Zimowe sparingi to doskonały poligon do wypatrywania nadchodzących transferów, bo kluby sprawdzają nowych graczy. Tak wygląda sytuacja Kamila Aramowicza, do niedawna występującego w Piaście Żmigród.
23- letni pomocnik trafił pod skrzydła Marcina Foltyna latem ubiegłego roku, na zasadzie wypożyczenia przenosząc się z Orła Ząbkowice Śląskie. Pierwotnie umowa zakładała, że Aramowicz zabawi w Żmigrodzie cały sezon, lecz w styczniu klub poinformował o rozstaniu ze skrzydłowym.

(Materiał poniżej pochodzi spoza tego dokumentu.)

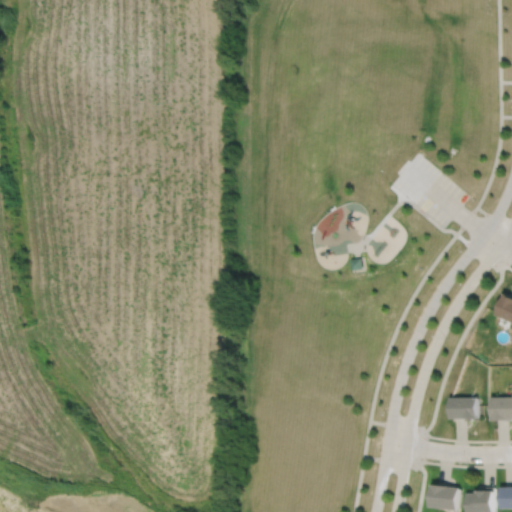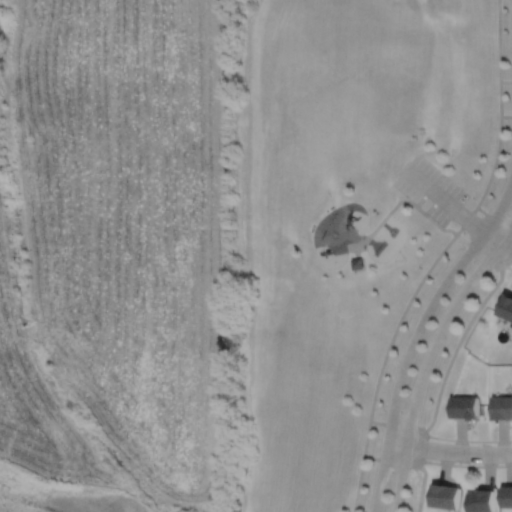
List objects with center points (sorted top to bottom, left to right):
road: (506, 80)
road: (506, 116)
road: (500, 122)
parking lot: (430, 188)
road: (397, 190)
road: (445, 200)
road: (395, 204)
road: (493, 217)
park: (344, 229)
road: (498, 243)
crop: (114, 250)
road: (477, 250)
road: (356, 251)
road: (507, 255)
building: (357, 264)
building: (506, 306)
building: (506, 307)
road: (417, 335)
road: (457, 346)
road: (428, 358)
road: (383, 364)
road: (509, 391)
building: (466, 406)
building: (502, 407)
building: (467, 409)
building: (502, 409)
road: (396, 426)
road: (422, 449)
road: (449, 452)
road: (391, 461)
road: (465, 466)
road: (421, 486)
building: (446, 496)
building: (506, 496)
building: (447, 498)
building: (482, 498)
building: (508, 499)
building: (483, 500)
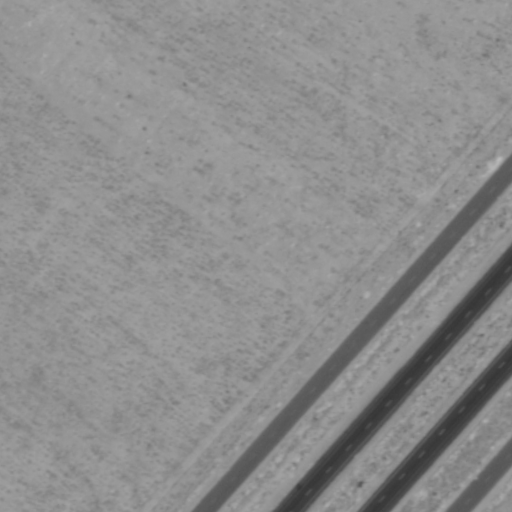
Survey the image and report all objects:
road: (358, 339)
road: (401, 388)
road: (441, 432)
road: (484, 481)
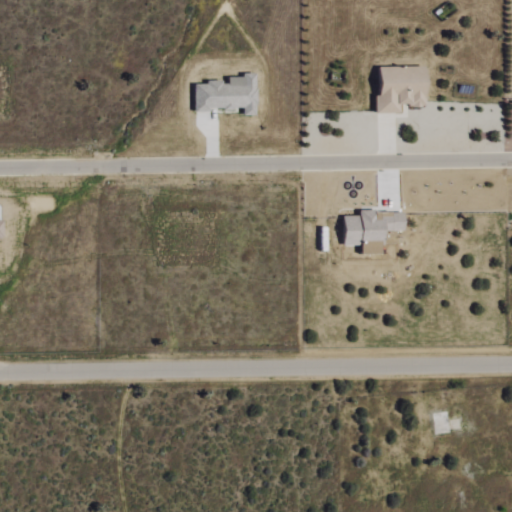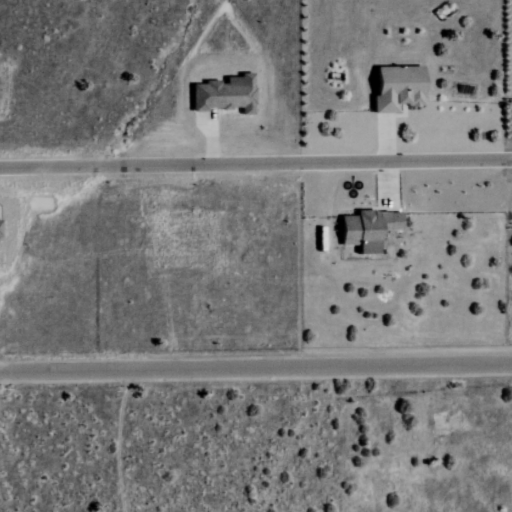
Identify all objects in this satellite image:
building: (394, 91)
building: (223, 94)
road: (256, 165)
building: (366, 226)
road: (256, 370)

Wygląda na to, że zawodnik z przeszłością w zespołach młodzieżowych Śląska Wrocław nie wróci do MKP Wołów (to stamtąd był wypożyczony do Ząbkowic i Żmigrodu), bo w weekend pokazał się w Polonii Środa Śląska. Zespół Jarosława Pedryca grał z… Piastem Żmigród i wygrał 1:0 po golu właśnie Kamila Aramowicza!
Skrzydłowy rozegrał jesienią 13 spotkań, w których zdobył dwa gole i zanotował asystę. W większości spotkań wchodził jednak na boisko z ławki rezerwowych.